Anhand der Angaben:
**1.** Zähle alle Banken auf, die im Textauszug über Versicherer und Retailbanken mit Namen genannt werden.
**2.** Schreib aus dem Textauszug den Abschnitt ab, der mit den Worten „Kosten von 100“ einsetzt und mit „als Depotbank kooperiert.“ schließt, und tausche darin „billigeren Anbietern“ gegen „günstigeren Anbietern“ aus.

Textauszug:
In ihrer Not, Renditen zu erwirtschaften, werden die Versicherer zu direkten Konkurrenten der Retailbanken.

Dabei haben sie einen entscheidenden Vorteil. Die Versicherer profitieren davon, dass sie auf der Bilanzseite im Geld «schwimmen» und in der Verwendung ihrer Assets freier sind als die Banken, welche kostentreibenden Eigenkapitalvorschriften ausgesetzt sind.

Gleichzeitig sind die Banken auf Einnahmen aus Anlageprodukten angewiesen, da ihre klassischen Geschäftsbereiche, Konto und Debitkarten, kaum noch Renditen abwerfen. Das Ungleichgewicht verstärken die steigende Anzahl der Wettbewerber und die zunehmende Vergleichbarkeit der Anlage-Produkte im Internet. Sie führen dazu, dass im historischen Vergleich Preise und Margen sinken.

«Den Banken sind die Hände gebunden»

Besonders empfindlich trifft die Banken die Konkurrenz im Hypothekengeschäft. Versicherer betrachten Hypotheken als attraktives Geschäftsmodell, mit dem sie bestehende Kunden binden und neue «abholen» können.

Den Banken sind hier die Hände gebunden. Die Kapitalauflagen der Schweizerischen Nationalbank, die mit Negativzinsen gleichzeitig den Hypomarkt befeuert, erschwert den Banken den Ausbau dieses lukrativen Geschäftes, das bis zu 50 Prozent ihrer Renditen einbringt.

Wer sein Geld zum Beispiel in einem 3a-Fonds anlegt, bleibt in der Regel der Bank treu. Dass Versicherer heute auch solche Vorsorgeprodukte anbieten, ist nachvollziehbar. 3a-Fonds sind für Versicherer zwar noch ein Entwicklungsmarkt, doch auch hier steigt der Druck auf die Banken.

Kosten von 100 Basispunkten und mehr bei 3a-Fonds-Konti sind heute auf dem Markt fast nicht mehr durchsetzbar. Während ältere Kunden der Bank meist treu bleiben, wenden sich jüngere Kunden billigeren Anbietern zu. Immerhin: Als Folge davon entwickelten die Banken erfolgreich Apps mit verschwindend tiefen Kosten für deren Verwaltung. Beispiele dafür sind «Frankly» der Zürcher Kantonalbank, oder «Viac», ein Fintech, das mit der WIR-Bank als Depotbank kooperiert.

«Das Zauberwort dazu lautet Ökosysteme»

Auch bei den klassische Investmentsfonds ist der Markt in Bewegung. Swisslife und andere Versicherer haben hier bereits Fuss gefasst. Im Gegensatz zum Hypothekarmarkt spielen die Versicherer hier heute allerdings eine untergeordnete Rolle. Doch das Potenzial für weiteres Wachstum in den kommenden Jahren ist vorhanden, verfügen sie doch Inhouse mit ihrem Asset Management über genügend Know-how für die Vermehrung von Prämien- und Kundengeldern.

Zahlreiche Versicherer suchen auch den Einstieg in Fintech-Startups. Mit diesem nicht besonders innovativen Ansatz versuchen sie, das Risiko zu minimieren, technologisch abgehängt zu werden. Sie erhöhen damit den Innovationsdruck auf die bisweilen trägen Retailbanken, denen das freie Kapital für solche Engagements fehlt.

Bereitgestellte Einträge:
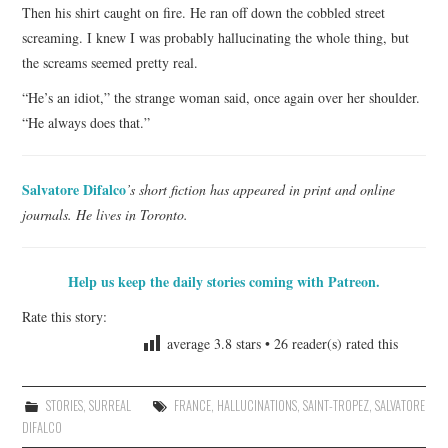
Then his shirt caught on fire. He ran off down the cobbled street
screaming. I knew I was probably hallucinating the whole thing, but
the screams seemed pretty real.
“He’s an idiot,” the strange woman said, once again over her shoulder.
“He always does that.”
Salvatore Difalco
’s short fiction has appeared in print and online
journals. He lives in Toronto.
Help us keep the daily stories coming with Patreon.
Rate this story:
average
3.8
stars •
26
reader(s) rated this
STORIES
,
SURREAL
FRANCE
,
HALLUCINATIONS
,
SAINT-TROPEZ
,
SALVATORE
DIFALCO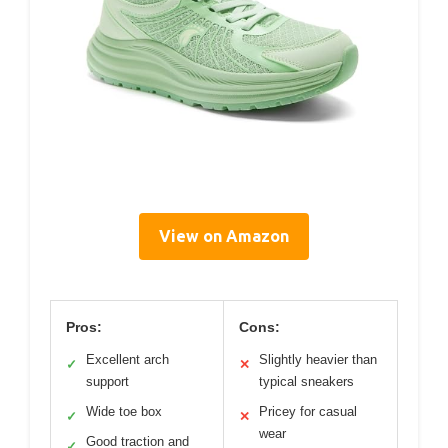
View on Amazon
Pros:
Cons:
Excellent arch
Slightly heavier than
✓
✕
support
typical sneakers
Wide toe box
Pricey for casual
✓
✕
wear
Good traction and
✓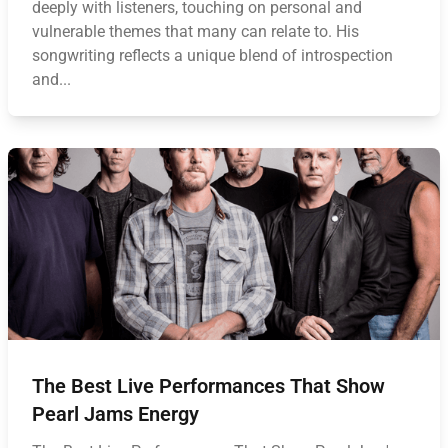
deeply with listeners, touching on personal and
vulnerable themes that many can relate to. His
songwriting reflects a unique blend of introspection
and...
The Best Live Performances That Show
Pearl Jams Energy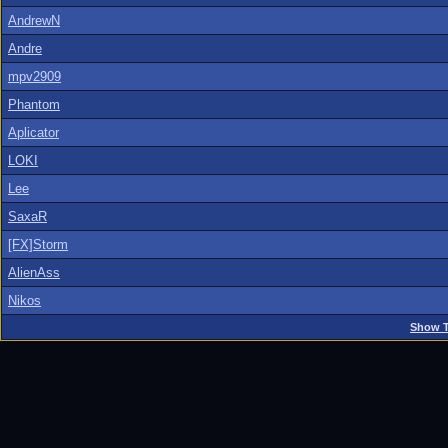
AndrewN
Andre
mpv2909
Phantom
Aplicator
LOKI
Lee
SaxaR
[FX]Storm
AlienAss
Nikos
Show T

Bearbeitete Übung:
**1.**
- Schweizerische Nationalbank
- Zürcher Kantonalbank
- WIR-Bank

**2.**
Kosten von 100 Basispunkten und mehr bei 3a-Fonds-Konti sind heute auf dem Markt fast nicht mehr durchsetzbar. Während ältere Kunden der Bank meist treu bleiben, wenden sich jüngere Kunden günstigeren Anbietern zu. Immerhin: Als Folge davon entwickelten die Banken erfolgreich Apps mit verschwindend tiefen Kosten für deren Verwaltung. Beispiele dafür sind «Frankly» der Zürcher Kantonalbank, oder «Viac», ein Fintech, das mit der WIR-Bank als Depotbank kooperiert.